Home is where the heart is. At least, that’s what people tell me. I would like to say I’ve had a home, a place to go back to, a place to call my own. But, I can’t, for the life of me, remember the last place I used to call home. I think it was that simple city up in Canada, but I had left that city in my efforts to leave the protective umbrella of my parents years ago. Sure I went to school in New York, but who can really call their schools home?

Do I have fond memories of the big city? Of course. But anyone can make nostalgic moments in retrospect. I stayed in Barcelona for but a week, and I have fond memories there as well. I remember being delightfully drunk after having a couple too many beers over a paltry Spanish brunch, and then taking to the streets in search of places to go, and faces to see. I also remember traversing the city all by myself, taking in the sights that my friends neglected, choosing instead to get plastered at the local establishments.

I also have fond memories of Los Angeles, despite never having actually lived there, and of Silicon Valley, a place that gave me more pain than pleasure. I also adore Korea, despite leaving while I was but an infant, and Manila, Kingston, even Florida hold special places in my heart. But none of those places can I call home.

So, where am I now? As of this writing, I am sitting in a Starbucks, just off exit number 9 at Seoul’s Gangnam Station. I’m back where I started. Back to the country of my birth. And yet, thanks to years of absence, I feel like an alien here — like I don’t belong. Like the first settlers in Roanoke, I feel lost. I feel as though I haven’t found my place yet, and that I must continue searching.

To be honest, the search is getting a tad bit desperate. I loathe the very thought of returning under my parent’s wings. The very notion makes me shiver. The idea that I can’t fend for myself is the cruelest of notions, and one that makes me toss and turn in my slumber. I think this is why I can’t call anywhere home. Because home, to me, has an inherently different definition than what others define it to be.
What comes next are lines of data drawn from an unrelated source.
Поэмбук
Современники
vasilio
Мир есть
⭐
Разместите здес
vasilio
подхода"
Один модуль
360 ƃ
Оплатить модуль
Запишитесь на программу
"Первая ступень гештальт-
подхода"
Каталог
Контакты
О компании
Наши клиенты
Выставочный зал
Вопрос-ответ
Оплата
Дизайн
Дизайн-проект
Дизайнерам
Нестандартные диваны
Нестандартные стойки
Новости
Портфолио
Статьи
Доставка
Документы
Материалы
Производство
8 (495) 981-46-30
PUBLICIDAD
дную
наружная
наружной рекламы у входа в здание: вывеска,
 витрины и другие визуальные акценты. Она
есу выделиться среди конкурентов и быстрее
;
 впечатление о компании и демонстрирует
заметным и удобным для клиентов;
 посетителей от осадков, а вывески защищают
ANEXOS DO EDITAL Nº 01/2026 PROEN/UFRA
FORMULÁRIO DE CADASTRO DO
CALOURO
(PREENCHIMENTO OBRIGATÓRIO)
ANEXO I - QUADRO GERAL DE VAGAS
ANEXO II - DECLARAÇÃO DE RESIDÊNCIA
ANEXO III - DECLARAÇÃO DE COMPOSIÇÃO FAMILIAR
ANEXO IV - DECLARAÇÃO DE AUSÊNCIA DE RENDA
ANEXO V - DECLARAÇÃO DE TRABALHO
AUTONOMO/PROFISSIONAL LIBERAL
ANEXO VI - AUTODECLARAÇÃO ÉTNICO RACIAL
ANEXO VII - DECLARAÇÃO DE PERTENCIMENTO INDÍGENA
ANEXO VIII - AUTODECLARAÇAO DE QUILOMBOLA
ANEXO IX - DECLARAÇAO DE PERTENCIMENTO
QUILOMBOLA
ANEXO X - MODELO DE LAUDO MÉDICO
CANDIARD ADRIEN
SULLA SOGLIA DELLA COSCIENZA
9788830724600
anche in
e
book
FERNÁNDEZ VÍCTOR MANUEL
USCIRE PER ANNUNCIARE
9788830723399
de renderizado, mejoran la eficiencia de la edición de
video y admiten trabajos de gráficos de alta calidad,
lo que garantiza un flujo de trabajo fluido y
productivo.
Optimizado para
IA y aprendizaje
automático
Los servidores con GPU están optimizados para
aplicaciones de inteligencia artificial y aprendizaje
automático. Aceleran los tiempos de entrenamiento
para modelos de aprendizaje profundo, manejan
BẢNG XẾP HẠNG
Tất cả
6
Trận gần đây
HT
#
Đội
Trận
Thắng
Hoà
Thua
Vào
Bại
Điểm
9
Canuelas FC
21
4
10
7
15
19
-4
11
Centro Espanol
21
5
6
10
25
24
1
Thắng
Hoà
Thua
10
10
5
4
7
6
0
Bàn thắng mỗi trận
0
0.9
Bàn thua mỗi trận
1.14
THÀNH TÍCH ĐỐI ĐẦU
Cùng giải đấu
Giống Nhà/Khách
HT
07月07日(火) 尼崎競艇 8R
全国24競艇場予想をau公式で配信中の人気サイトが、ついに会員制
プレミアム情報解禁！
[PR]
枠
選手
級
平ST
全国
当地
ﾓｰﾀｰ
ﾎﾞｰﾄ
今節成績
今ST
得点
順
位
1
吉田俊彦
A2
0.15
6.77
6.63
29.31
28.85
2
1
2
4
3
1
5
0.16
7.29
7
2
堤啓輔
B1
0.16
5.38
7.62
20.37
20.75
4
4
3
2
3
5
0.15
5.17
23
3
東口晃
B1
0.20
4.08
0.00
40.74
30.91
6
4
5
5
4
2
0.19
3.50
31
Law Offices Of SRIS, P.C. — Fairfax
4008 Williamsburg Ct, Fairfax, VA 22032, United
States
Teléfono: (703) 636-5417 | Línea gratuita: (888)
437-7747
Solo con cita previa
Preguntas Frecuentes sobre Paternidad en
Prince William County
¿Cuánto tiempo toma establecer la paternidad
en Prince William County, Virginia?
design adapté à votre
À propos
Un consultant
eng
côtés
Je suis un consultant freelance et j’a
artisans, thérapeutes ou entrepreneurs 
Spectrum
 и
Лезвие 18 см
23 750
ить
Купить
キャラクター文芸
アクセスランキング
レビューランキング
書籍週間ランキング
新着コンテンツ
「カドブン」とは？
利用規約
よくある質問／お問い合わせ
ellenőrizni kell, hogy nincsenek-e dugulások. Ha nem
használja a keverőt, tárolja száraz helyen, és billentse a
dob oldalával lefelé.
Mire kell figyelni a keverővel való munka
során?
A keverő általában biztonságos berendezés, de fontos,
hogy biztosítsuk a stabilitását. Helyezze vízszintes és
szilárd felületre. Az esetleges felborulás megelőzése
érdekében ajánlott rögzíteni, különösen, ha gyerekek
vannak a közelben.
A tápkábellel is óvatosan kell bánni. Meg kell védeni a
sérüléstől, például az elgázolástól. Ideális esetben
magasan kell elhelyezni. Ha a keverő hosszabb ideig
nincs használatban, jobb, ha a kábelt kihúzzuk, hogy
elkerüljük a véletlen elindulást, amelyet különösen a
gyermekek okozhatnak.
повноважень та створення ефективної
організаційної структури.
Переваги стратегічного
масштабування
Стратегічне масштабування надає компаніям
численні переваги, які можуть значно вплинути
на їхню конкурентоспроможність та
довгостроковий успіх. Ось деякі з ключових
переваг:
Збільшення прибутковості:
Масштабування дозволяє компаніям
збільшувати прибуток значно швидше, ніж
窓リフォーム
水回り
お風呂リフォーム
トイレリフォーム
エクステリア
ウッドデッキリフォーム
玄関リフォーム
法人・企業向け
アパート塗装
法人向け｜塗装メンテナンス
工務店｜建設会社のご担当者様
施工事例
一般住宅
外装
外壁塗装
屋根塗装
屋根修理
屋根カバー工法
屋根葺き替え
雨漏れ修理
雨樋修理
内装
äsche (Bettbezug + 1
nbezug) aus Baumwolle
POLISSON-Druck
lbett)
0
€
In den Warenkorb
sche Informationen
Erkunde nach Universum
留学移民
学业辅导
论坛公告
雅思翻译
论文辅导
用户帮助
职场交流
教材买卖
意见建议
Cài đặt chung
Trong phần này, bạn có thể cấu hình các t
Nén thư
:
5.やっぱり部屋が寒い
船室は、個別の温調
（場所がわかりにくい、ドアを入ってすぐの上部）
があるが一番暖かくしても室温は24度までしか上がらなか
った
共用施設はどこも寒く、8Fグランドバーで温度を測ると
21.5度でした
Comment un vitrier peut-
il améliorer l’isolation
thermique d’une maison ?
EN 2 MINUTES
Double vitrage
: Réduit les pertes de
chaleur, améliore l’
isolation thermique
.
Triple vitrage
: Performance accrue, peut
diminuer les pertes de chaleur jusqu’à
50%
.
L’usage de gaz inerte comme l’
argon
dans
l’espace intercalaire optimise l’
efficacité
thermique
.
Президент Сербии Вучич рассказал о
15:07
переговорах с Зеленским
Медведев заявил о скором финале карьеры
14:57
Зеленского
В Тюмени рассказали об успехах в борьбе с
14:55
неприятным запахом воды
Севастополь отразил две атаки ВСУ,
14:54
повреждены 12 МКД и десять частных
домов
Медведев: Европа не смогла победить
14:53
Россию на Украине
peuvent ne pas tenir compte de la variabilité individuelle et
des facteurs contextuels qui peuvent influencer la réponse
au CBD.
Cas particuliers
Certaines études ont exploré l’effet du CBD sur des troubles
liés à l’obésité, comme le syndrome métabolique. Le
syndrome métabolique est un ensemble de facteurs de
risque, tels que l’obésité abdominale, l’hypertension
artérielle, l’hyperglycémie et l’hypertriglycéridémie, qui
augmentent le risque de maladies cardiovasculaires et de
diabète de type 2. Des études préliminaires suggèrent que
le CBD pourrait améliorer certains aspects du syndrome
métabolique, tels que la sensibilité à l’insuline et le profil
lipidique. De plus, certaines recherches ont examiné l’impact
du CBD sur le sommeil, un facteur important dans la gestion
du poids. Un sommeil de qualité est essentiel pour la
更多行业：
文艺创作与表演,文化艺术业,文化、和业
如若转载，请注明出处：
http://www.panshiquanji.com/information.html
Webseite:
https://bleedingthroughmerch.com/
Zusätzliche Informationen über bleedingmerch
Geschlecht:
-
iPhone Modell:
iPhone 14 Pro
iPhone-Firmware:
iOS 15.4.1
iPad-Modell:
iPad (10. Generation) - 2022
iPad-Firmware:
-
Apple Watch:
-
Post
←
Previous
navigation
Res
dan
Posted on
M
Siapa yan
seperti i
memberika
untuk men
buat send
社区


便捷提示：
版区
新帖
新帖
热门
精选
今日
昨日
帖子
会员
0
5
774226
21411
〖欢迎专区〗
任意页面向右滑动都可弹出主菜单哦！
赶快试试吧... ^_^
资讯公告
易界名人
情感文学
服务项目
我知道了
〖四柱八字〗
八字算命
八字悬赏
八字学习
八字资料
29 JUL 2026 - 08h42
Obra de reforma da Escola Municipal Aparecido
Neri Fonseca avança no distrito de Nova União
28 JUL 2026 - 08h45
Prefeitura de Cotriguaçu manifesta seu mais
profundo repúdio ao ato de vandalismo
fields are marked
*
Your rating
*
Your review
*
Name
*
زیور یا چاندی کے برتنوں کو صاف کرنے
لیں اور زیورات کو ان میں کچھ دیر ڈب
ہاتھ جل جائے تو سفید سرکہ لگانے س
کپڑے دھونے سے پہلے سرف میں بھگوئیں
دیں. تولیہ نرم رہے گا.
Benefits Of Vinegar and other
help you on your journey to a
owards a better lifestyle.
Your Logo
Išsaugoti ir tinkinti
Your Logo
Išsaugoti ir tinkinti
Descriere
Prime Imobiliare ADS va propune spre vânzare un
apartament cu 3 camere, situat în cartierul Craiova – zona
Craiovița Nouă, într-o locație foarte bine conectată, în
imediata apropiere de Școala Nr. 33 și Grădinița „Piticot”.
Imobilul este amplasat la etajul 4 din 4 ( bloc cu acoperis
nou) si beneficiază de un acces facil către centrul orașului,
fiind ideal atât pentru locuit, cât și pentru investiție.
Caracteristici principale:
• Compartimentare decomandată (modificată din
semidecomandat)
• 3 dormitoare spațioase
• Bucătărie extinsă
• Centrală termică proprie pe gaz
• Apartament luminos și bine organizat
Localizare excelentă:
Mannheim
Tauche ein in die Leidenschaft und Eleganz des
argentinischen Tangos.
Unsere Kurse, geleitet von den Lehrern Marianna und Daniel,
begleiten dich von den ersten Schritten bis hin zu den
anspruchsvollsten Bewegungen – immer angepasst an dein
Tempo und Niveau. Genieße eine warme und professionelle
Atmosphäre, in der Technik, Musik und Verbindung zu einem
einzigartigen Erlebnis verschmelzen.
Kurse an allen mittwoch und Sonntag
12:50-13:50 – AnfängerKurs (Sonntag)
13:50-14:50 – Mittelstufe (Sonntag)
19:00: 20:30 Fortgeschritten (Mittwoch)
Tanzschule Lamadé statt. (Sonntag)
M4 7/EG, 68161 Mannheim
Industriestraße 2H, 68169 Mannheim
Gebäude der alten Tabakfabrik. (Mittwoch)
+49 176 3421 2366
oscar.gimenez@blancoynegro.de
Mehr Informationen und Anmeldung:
Home is, to me, a place that I can rightfully call my own. A place that is the culmination of what I have accomplished. A place that I come to after all I have done to rest until dawn strikes again. But, to this day, I have accomplished but paltry, if not nothing. I have taken the liberty of taking my life, and putting it to waste. Or, so that’s what I’ve been told. Perhaps, in the grand scheme of things, I was meant to be a nomad. Perhaps I was meant to see the world. Perhaps, this is my home. I’m right where I belong.